Testosterone helps women maintain lean body mass, skin elasticity, bone density and most importantly, libido or sex drive. This hormone is derived from progesterone and helps to increase the efficacy of the estrogens in decreasing hot flashes. Used as a cream twice to three times per week, it can significantly boost libido after a few weeks of use. Unwanted side-effects such as facial hair growth, hair loss, or acne should be reported to your doctor immediately.

DEHYDROEPIANDROSTERONE

DHEA is a precursor to other hormones that is produced by both the ovary and the adrenal gland. DHEA gradually declines as a woman ages. It is important in the prevention of fatigue ie. adrenal burn-out and also serves as an anti-inflammatory agent in conditions such as fibromyalgia, arthritis, lupus and scleroderma. DHEA is best absorbed if taken by mouth. 

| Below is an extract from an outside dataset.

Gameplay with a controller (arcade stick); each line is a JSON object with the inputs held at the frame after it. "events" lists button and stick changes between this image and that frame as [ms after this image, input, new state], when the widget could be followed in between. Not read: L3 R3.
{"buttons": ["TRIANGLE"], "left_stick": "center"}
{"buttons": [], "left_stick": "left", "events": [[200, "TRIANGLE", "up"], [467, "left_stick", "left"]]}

Bio-identical HRT shares the same inherent risks as synthetic HRT, namely, stroke, heart attack, blood clots, breast cancer and uterine cancer. If given in a cream or patch  form, BHRT will be absorbed directly into body tissues instead of entering the blood stream and  broken down by the liver. The above mentioned risks are then substantially reduced by avoiding this “first pass” effect in the liver. Similarly, both cream and patch form do not interfere with the production of cholesterol in the liver and in theory, should not have a negative impact on the circulatory system.

Should a woman take BHRT if she has been diagnosed with breast cancer or is a breast cancer survivor? What if she has a family history of  breast cancer but has never had it herself.  Most oncologists strictly forbid the use of any kind of hormone replacement therapy after breast cancer has been diagnosed.  

I have a handful of breast cancer survivors in my practice who are on BHRT creams. All of these woman are at least two years past their last chemotherapy or radiation therapy and have been deemed cured by mammograms and /or PET scan. Hormone replacement therapy has been labeled a causative agent of breast cancer. However, a synthetic form of estrogen replacement therapy, namely Premarin, did not increase a woman’s risk of breast cancer in the Women’s Health Initiative Study. If a woman has a small estrogen or progesterone receptor positive tumor growing undetected in her breast, it will most definitely be stimulated by exogenous hormone therapy. The good news is that women who develop breast cancer while taking HRT are usually diagnosed with a much earlier stage of breast cancer and have a better recovery and prognosis than women with breast cancer  who are not taking HRT.  In short, hormone replacement therapy, whether it be bio-identical or synthetic does not cause breast cancer. Instead , it may stimulate the growth  of a  pre-existing cancer. I do believe that women suffering from hot flashes, vaginal dryness, sleeplessness and decreased libido should not be denied hormone therapy because of a previous history of breast, ovarian, uterine or even colon cancer.

Taking  hormone replacement therapy is a personal choice that every woman must decide with the help of her physician. Over 500 of my patients are enjoying the benefits of bio-identical hormone replacement therapy with minimal side-effects and only one known case of  contained stage I breast cancer. 

Please be sure that your physician has been trained in bio-identical hormone therapy and that he or she is checking your hormone levels with either blood testing or saliva testing  six to eight weeks after initiating HRT and at least every year thereafter. It is possible to overdose patients on any kind of hormone therapy and great care needs to be taken to keep a woman’s hormones in correct balance without stimulating breast or uterine cancer. A common fallacy made popular in  The Sexy Years is that women should have HRT stimulated periods in the menopause to simulate a natural menstrual cycle. This is absolutely incorrect ! Any post-menopausal women who has bleeding on HRT needs to be ruled out for uterine overgrowth, hyperplasia, or uterine cancer. If estrogen and progesterone levels are adequately balanced, a women should never have a menstrual cycle on HRT.

The transition from pre-menopause to menopause does not have to be a rough one if hormone replacement therapy is used at the right time and  in the correct dose. Life in the flash lane has gotten a lot better with bio-identical hormone replacement therapy.